If you’re interested in volunteering, you must:

  • Have an interest in process design. The work of the Engagement Design Team is not about finding solutions for Crowchild Trail, but rather working with The City’s project team to design the best engagement program possible for the Crowchild Trail Corridor Study.
  • Live in a community other than: Richmond/Knob Hill, Scarboro, Sunalta, Shaganappi (including Upper Scarboro/Sunalta West), West Hillhurst, Hounsfield Heights/Briar Hill, St. Andrews Heights, and Banff Trail. The City is asking each of these community associations adjacent to the Crowchild Trail study area to identify a participant in this initial phase of the study. There will be many more opportunities for citizens to participate and provide input as the study progresses to the end of 2016.
  • Attend all workshops and invest sufficient time to familiarize yourself with background documents.

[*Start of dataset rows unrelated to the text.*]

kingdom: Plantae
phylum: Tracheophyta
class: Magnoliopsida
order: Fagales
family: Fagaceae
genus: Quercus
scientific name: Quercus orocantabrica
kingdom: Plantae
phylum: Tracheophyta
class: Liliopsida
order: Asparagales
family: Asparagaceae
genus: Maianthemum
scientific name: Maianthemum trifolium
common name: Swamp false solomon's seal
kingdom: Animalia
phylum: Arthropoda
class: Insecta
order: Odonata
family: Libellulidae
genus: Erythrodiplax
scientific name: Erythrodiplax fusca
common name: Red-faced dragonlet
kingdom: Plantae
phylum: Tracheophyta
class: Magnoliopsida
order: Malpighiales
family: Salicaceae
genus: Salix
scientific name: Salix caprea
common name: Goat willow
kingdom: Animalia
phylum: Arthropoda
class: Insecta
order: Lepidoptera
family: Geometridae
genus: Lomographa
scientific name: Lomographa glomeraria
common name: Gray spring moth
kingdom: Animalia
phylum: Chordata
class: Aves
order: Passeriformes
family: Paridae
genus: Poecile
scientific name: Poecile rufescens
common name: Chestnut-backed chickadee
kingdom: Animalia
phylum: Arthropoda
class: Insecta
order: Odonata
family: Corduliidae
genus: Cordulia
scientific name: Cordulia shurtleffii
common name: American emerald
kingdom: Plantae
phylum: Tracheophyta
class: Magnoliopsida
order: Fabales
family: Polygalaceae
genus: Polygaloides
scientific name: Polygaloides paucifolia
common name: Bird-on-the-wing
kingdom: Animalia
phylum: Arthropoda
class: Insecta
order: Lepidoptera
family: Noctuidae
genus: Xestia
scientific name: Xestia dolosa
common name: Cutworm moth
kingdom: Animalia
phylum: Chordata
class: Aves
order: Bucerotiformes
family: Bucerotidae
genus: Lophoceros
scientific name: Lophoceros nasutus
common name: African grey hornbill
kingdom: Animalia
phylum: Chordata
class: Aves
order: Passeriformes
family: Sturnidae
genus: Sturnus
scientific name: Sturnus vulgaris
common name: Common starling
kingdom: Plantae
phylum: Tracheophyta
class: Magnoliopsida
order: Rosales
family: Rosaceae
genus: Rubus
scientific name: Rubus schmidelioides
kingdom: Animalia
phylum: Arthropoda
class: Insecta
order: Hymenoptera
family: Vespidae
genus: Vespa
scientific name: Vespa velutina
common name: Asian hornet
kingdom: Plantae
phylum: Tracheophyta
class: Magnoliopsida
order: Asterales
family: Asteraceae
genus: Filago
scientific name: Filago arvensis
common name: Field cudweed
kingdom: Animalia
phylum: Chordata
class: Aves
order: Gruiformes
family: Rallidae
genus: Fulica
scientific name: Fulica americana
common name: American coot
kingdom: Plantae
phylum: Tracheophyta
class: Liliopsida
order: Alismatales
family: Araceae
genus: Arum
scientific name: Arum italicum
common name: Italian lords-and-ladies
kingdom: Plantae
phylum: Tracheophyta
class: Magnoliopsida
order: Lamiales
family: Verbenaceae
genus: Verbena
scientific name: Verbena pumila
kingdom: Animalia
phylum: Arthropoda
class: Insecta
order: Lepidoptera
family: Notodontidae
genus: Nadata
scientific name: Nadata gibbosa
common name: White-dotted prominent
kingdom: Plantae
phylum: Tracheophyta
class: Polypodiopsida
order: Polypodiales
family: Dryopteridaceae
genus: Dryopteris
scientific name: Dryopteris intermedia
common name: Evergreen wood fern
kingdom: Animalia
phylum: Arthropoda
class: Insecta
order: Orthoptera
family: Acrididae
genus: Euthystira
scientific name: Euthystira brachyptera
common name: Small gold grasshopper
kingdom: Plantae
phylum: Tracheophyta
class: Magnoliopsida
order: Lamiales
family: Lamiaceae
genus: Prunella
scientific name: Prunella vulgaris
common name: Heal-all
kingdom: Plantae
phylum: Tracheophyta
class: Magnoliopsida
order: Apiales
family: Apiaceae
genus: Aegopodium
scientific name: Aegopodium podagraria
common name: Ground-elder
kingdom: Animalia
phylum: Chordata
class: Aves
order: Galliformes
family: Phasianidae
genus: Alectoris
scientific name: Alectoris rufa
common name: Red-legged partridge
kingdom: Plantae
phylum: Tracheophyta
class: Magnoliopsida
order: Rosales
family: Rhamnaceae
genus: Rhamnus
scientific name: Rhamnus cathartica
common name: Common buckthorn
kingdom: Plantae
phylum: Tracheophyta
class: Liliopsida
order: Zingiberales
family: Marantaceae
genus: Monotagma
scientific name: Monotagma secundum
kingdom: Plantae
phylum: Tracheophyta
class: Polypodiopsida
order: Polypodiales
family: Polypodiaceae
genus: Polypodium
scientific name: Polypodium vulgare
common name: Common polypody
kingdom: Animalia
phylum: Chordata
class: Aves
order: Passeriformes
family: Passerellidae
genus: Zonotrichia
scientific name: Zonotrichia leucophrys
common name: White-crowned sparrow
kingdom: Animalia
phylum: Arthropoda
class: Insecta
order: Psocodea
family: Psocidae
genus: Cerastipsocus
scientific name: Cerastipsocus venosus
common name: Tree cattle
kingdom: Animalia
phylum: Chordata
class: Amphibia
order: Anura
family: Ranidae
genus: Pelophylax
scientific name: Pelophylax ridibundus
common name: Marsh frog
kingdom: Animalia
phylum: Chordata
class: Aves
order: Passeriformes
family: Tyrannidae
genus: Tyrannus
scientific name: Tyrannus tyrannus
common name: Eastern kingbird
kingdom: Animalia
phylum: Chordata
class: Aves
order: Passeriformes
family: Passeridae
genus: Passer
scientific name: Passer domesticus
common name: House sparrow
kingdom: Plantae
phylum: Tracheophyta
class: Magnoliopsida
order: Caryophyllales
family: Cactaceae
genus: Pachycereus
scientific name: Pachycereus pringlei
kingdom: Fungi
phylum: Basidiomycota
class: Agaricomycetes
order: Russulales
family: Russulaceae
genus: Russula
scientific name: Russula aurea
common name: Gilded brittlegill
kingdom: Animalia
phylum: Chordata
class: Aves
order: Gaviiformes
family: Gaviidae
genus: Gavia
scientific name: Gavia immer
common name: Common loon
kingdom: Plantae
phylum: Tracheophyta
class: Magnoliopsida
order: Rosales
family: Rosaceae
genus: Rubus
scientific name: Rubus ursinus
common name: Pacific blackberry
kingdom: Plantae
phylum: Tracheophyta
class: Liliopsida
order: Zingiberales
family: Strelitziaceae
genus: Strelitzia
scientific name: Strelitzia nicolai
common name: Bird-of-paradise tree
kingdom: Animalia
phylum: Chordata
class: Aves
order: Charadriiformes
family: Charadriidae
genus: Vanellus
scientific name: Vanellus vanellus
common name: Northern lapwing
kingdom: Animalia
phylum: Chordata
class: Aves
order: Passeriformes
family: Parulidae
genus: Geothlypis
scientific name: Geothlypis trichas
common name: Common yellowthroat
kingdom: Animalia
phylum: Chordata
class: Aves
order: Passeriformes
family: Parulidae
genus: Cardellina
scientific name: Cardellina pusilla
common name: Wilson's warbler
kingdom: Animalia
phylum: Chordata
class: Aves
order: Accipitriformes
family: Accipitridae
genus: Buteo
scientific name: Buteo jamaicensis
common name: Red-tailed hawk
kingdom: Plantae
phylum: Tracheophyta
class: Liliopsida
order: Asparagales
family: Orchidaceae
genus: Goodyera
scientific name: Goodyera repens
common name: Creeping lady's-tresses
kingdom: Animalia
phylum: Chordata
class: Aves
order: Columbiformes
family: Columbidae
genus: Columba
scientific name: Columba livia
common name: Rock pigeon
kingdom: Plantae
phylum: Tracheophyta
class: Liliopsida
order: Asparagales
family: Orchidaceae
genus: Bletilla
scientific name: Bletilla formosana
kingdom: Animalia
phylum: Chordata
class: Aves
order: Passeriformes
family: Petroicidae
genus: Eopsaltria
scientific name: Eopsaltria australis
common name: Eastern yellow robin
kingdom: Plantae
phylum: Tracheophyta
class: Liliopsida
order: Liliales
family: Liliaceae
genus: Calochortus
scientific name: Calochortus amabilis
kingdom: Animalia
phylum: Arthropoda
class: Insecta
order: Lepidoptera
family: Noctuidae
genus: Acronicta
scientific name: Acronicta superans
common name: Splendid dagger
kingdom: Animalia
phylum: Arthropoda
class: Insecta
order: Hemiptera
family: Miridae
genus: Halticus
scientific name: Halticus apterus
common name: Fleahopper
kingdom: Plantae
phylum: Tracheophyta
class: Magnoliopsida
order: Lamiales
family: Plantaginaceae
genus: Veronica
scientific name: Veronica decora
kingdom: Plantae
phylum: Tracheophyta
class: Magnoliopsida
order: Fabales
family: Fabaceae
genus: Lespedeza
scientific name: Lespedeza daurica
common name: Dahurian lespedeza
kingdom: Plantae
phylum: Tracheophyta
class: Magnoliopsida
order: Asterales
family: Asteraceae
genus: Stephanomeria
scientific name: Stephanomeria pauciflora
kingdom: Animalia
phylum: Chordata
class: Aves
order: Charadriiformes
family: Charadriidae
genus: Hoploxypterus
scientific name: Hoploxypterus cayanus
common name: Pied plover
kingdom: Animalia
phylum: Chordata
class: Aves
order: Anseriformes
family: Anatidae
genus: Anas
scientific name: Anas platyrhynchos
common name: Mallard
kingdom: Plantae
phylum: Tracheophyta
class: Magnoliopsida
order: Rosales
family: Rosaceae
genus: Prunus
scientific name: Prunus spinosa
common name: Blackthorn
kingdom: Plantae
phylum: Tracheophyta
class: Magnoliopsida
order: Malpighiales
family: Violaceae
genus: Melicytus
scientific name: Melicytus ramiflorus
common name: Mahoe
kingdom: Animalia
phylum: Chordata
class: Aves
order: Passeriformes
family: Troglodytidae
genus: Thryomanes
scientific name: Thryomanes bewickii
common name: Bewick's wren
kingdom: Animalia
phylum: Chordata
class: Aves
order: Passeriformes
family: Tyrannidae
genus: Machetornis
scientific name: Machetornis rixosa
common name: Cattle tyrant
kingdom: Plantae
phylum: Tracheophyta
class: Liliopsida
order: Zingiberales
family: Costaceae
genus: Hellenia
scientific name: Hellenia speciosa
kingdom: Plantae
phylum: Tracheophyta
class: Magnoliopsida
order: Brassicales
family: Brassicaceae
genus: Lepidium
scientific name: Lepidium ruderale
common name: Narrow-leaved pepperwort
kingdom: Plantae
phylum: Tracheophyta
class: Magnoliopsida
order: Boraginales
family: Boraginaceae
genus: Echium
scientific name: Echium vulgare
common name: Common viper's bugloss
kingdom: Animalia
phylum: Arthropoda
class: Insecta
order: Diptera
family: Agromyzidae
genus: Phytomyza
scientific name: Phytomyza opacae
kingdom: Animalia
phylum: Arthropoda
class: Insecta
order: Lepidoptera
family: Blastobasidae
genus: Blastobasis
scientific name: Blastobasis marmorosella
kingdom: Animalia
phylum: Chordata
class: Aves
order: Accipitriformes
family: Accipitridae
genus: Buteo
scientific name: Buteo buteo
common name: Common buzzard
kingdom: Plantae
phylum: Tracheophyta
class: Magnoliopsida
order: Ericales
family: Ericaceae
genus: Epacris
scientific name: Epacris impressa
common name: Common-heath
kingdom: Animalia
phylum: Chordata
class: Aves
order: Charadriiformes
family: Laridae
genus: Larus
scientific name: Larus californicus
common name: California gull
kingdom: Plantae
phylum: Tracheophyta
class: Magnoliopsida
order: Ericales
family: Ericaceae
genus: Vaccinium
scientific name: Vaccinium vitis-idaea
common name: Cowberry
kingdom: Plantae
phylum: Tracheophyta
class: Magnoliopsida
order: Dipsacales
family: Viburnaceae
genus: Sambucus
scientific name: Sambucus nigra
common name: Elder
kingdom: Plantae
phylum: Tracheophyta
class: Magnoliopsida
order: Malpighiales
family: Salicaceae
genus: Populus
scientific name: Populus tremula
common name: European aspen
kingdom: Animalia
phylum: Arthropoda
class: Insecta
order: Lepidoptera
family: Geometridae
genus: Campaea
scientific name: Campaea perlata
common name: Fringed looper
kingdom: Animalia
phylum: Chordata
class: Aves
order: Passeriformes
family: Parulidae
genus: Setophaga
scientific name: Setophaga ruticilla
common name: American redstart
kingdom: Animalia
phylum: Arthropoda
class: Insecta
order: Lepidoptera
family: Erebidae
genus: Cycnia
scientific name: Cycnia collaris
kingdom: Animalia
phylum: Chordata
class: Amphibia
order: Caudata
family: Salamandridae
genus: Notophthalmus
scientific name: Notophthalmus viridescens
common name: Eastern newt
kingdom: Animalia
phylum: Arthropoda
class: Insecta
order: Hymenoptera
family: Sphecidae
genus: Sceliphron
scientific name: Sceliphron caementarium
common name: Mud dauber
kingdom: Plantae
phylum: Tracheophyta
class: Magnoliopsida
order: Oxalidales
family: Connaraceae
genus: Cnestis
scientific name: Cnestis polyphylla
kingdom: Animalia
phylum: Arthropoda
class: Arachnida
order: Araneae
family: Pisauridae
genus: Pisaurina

The workshops will be scheduled as follows: Workshop #1 – Wednesday, March 11, weekday evening; Workshop #2 – Saturday, March 14, half day; Workshop #3 – Thursday, March 19, weekday evening.

Next steps

  • Input from the Engagement Design Team during Phase 1 of the study will be used to develop an engagement program that will apply to Phases 2 to 6.
  • The work of the Engagement Design Team and the resultant engagement program will be shared with the public in the spring of 2015.
  • Stakeholders such as area businesses, land owners, community residents and road users will have multiple opportunities to provide input as the study progresses.

Facts about Crowchild Trail Today

  • Classified as a skeletal road and a Supporting Goods Movement Corridor in the Calgary Transportation Plan.
  • Is one of three major, high-capacity, north-south roadways in Calgary’s overall transportation network.
  • Carries approximately 106,000 vehicles per day and experiences high traffic congestion during rush hour.
  • Is the only City-owned connection for motor vehicles of this capacity over the Bow River in northwest Calgary.
  • Has operational and safety issues near and across the Bow River in part due to the high number of access and exit points, and traffic weaving.
  • Poses schedule reliability challenges for Transit operations on a number of Primary Transit routes due to traffic congestion.
  • Has pedestrian bridges that do not have ramps for cyclists or other users.

Previous Council Direction

On July 28, 2014, Council approved the Transportation Corridor Study Policy and directed City Administration to re-start the Crowchild Trail Corridor Study in Q3 2014. The Policy was developed in response to Council’s Notice of Motion (NM2012-51), which directed City Administration to cease design work for the Crowchild Trail Corridor Study following public and Councillor’s feedback on the proposed design concepts presented in fall 2012. The new six-phase process developed for the Crowchild Trail Corridor Study is consistent with the new Transportation Corridor Study Policy.

Previous Public Engagement in 2012

Prior to Council’s Notice of Motion (NM2012-51) in December 2012, the project team had gathered public input through an online survey and at open houses. The feedback collected in 2012 is considered part of the background information that informs the new study restarting in 2014. Key themes of what we heard at the time include:

  • Strong support to improve traffic flow on Crowchild Trail, particularly across the Bow River.
  • A strong desire from adjacent communities and businesses for additional engagement, to learn more about the project and to communicate their priorities and how they relate to Crowchild Trail.
  • Too much impact to properties and communities.
  • Questions around why Crowchild Trail needs to be free-flow and how should it look and serve Calgarians.
  • Desire for emphasis on Primary Transit with connections to downtown and between universities.
  • Desire to protect and improve the Bow River valley, sidewalk, pathway and bikeway connections.
  • Desire for greater emphasis on urban design and opportunities to improve neighbourhoods.